Business operators worry about sales outlook as interest rates bite

Rising rates, patchy sales growth and concerns about the fading impact of stimulus measures has resulted in a slight dip in sales expectations among Australian business operators for the June quarter, according to new data from credit agency Dun & Bradstreet.

D&B’s quarterly expectations survey shows a slight fall in sales expectations among executives, with the index measuring sales falling 15% to 28 index points. The survey shows 39% of firms expect sales to increase in the June quarter, while 11% are bracing for a fall.

However, there are signs that expectations still remain a fair bit in front of actual conditions. During the March quarter, the 29% of the firms surveyed reported a rise in sales against the previous corresponding period, while 25% saw a fall in turnover.

While there is some concern among executives about sales, profit and employment expectations remain extremely strong.

Happily for the Reserve Bank, which has been becoming increasingly concerned about the spectre of inflation, there are signs that upward pressure on selling prices is easing. While one in five firms still expect to increase selling prices in the coming quarter, 5% expect to reduce prices.

Adding weight to the argument that selling price pressures may be decreasing are figures from the March quarter, which showed 8% of firms cut prices, compared to 18% which increased them.

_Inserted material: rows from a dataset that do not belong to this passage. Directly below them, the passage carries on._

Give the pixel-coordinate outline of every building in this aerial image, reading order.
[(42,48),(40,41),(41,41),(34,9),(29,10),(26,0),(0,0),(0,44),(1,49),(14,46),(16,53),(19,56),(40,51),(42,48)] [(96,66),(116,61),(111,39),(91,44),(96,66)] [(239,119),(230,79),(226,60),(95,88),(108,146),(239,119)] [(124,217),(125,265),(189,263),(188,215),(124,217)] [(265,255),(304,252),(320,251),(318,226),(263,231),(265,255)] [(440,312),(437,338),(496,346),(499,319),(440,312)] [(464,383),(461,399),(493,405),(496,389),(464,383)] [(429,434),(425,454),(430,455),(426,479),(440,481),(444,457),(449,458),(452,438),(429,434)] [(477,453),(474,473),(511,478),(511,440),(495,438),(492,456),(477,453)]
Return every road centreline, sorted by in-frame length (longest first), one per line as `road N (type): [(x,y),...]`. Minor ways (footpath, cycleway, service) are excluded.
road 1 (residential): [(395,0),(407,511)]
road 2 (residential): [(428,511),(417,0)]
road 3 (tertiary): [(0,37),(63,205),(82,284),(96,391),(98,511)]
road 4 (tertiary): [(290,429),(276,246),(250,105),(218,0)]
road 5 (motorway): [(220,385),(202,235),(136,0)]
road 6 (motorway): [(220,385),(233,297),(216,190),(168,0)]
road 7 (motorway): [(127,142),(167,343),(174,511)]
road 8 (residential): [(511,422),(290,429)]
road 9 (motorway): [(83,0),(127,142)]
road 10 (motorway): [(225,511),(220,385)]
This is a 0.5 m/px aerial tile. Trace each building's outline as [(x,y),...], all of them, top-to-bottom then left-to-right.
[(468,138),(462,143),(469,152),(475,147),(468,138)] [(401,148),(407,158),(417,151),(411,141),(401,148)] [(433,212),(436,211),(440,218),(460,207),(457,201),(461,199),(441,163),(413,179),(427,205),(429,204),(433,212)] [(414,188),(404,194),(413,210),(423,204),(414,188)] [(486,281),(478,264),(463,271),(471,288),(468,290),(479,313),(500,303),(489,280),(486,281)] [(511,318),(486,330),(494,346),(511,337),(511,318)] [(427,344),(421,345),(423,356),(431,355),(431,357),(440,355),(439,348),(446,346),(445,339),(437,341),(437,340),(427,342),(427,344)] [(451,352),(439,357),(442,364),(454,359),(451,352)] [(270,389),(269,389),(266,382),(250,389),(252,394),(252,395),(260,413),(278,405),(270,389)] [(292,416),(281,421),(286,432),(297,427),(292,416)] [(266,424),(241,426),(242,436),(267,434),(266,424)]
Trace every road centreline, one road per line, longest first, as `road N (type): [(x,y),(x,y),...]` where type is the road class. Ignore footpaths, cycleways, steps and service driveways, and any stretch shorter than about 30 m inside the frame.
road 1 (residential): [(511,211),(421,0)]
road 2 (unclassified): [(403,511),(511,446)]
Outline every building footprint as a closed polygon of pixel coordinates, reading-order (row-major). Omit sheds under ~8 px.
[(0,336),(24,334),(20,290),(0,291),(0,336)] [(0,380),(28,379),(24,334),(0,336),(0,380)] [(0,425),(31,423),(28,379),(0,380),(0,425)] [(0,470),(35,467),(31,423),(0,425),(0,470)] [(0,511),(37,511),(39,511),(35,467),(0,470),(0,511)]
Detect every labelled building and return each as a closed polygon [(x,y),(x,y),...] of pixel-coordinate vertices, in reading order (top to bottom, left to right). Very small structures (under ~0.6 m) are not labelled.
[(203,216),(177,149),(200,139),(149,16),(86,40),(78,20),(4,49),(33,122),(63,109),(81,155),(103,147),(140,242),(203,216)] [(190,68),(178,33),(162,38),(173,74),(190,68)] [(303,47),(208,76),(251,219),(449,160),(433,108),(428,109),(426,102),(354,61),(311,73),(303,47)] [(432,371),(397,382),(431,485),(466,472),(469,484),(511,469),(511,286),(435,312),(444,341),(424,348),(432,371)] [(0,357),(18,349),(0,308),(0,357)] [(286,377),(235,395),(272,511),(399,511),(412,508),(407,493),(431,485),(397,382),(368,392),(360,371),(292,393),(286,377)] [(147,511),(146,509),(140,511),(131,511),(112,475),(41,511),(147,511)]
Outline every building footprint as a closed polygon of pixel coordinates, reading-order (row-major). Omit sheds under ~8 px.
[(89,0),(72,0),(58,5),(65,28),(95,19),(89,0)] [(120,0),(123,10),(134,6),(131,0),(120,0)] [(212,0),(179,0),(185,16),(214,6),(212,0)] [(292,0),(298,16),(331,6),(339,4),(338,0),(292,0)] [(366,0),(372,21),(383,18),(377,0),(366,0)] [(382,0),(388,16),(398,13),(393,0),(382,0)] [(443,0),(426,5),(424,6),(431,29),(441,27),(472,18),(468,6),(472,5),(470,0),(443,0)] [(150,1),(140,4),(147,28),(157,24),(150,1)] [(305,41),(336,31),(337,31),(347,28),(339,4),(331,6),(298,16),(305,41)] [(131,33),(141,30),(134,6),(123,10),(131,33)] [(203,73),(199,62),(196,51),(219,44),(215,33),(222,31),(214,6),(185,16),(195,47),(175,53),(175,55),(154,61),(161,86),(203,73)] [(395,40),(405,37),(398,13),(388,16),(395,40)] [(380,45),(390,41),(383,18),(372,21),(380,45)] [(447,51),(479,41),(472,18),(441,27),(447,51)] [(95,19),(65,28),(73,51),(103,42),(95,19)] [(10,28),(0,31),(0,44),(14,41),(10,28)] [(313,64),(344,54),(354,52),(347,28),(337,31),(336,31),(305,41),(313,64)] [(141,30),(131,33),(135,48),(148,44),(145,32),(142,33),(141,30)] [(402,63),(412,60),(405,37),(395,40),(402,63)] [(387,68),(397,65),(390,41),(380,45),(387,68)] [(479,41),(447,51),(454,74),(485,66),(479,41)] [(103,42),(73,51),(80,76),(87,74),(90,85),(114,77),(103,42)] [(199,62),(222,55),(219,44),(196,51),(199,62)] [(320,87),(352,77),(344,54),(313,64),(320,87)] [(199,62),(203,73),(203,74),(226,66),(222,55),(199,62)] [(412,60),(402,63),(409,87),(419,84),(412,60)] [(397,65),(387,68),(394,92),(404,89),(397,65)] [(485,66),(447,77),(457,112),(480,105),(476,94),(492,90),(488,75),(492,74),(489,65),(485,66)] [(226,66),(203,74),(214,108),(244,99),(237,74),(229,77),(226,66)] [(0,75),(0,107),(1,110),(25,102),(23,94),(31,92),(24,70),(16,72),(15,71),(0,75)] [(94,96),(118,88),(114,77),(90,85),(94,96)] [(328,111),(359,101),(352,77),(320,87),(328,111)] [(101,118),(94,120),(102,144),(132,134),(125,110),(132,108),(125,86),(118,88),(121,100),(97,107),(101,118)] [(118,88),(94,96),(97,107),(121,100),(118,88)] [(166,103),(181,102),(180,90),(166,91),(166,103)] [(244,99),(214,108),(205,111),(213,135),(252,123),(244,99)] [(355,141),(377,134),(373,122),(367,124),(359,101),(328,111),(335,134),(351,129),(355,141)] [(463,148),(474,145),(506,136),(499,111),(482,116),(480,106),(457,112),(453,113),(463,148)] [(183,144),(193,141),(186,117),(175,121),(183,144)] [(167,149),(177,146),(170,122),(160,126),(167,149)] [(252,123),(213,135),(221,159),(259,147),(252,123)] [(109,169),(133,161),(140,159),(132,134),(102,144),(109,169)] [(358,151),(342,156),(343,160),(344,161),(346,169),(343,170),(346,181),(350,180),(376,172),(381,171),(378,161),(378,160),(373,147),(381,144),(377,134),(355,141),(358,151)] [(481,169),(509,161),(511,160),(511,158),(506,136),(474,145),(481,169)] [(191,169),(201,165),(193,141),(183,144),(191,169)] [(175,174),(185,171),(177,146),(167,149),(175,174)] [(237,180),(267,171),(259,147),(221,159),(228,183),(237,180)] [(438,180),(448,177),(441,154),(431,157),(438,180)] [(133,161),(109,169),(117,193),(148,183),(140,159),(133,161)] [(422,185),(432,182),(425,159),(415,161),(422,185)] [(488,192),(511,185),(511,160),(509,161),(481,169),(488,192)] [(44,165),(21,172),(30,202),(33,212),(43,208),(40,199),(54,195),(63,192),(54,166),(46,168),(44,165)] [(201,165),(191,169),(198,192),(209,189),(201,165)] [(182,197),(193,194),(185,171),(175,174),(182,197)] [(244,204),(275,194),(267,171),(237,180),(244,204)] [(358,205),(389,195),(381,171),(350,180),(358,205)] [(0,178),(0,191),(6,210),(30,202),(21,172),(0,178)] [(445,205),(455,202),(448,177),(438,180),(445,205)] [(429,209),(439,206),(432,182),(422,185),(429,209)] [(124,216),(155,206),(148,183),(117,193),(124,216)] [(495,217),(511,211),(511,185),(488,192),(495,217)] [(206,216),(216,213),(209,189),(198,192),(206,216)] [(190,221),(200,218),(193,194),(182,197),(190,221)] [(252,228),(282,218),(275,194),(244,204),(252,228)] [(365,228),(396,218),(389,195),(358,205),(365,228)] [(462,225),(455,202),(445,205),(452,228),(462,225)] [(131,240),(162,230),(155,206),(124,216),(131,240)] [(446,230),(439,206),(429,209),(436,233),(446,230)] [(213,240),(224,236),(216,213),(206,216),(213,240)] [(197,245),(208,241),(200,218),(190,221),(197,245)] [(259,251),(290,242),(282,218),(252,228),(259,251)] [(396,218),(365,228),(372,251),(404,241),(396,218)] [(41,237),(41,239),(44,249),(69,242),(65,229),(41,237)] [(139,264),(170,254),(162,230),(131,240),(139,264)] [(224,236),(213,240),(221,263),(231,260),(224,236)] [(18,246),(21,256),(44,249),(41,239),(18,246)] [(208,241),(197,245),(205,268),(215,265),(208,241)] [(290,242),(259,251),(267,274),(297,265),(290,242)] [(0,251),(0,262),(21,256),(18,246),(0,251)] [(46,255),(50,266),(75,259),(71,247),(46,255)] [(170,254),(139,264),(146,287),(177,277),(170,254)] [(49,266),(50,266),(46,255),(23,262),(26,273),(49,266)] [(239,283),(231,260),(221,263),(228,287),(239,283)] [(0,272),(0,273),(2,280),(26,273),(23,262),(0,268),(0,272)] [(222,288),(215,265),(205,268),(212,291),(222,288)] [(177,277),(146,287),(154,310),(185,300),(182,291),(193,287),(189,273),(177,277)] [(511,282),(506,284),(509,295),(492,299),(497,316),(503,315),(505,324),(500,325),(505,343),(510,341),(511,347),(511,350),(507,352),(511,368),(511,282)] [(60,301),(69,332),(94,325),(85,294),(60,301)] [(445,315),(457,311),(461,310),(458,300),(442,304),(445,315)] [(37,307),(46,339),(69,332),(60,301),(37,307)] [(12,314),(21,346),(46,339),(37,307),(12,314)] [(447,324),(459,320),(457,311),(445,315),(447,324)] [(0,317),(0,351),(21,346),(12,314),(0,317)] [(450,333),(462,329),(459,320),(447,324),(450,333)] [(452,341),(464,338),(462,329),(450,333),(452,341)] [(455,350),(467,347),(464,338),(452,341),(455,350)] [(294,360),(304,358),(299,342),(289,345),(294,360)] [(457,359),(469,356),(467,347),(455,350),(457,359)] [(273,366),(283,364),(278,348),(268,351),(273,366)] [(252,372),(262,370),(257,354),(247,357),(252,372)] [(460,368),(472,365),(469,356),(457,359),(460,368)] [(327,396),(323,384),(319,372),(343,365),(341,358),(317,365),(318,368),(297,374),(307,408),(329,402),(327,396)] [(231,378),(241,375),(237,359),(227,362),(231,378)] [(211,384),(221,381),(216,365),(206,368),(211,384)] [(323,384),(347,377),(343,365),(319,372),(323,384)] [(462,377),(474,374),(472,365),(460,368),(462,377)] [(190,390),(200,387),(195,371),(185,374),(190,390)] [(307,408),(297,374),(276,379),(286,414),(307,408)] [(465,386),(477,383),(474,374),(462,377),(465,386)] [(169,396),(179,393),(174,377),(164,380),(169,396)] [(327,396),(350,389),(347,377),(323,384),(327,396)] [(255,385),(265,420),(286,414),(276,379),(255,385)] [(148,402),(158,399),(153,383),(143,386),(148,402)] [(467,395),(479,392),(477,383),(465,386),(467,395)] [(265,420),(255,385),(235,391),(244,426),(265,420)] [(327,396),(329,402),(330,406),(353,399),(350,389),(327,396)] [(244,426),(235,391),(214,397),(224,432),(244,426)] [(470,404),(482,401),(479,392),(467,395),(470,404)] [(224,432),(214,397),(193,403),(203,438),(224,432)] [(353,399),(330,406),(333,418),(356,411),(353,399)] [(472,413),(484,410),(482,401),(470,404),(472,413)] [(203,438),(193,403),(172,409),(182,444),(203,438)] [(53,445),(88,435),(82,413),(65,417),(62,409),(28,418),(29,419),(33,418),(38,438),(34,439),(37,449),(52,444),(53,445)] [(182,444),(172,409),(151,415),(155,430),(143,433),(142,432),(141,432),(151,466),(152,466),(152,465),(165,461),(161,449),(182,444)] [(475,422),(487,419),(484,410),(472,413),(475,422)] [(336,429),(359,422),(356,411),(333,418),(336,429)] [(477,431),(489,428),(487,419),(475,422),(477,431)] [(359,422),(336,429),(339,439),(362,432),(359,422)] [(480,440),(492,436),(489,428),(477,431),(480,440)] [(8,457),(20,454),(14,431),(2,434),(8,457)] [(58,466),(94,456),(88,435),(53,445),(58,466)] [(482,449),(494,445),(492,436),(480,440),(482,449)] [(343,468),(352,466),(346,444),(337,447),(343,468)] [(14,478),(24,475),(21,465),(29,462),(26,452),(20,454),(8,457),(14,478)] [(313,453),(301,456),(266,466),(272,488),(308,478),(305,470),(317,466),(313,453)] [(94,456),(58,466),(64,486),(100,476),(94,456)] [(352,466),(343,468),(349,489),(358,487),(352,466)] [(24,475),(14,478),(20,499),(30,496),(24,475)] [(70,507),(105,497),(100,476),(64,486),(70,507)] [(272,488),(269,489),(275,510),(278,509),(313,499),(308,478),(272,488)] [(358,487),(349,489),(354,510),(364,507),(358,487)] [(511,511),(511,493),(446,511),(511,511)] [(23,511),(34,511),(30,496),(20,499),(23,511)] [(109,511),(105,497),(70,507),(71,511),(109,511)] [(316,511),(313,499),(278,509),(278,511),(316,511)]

“The reduction in selling price expectations is a positive sign to ease government concerns about growing inflation,” Christian says.

“Given that the RBA has listed rising selling prices as a key trigger for interest rate rises, this may reduce the need for further immediate action by the central bank.”

Any signs that the RBA could be about to lift the finger from the interest rates trigger will be welcome news to business operators – 33% of executives nominated higher rates as the biggest influence on their business in the June quarter.

Other major concerns include wage growth, (23% ranked this as their top worry), fuel prices (17%) and access to credit (17%).

Just like consumers, it appears that businesses are on something of a spending “strike”. The survey found 27% of executives plan to reduce their current business debt levels in the next three months, 16% by a significant amount and 11% moderately.

Only 10% plan to increase debt levels, highlighting both a conservative approach to business investment and on-going issues with credit availability.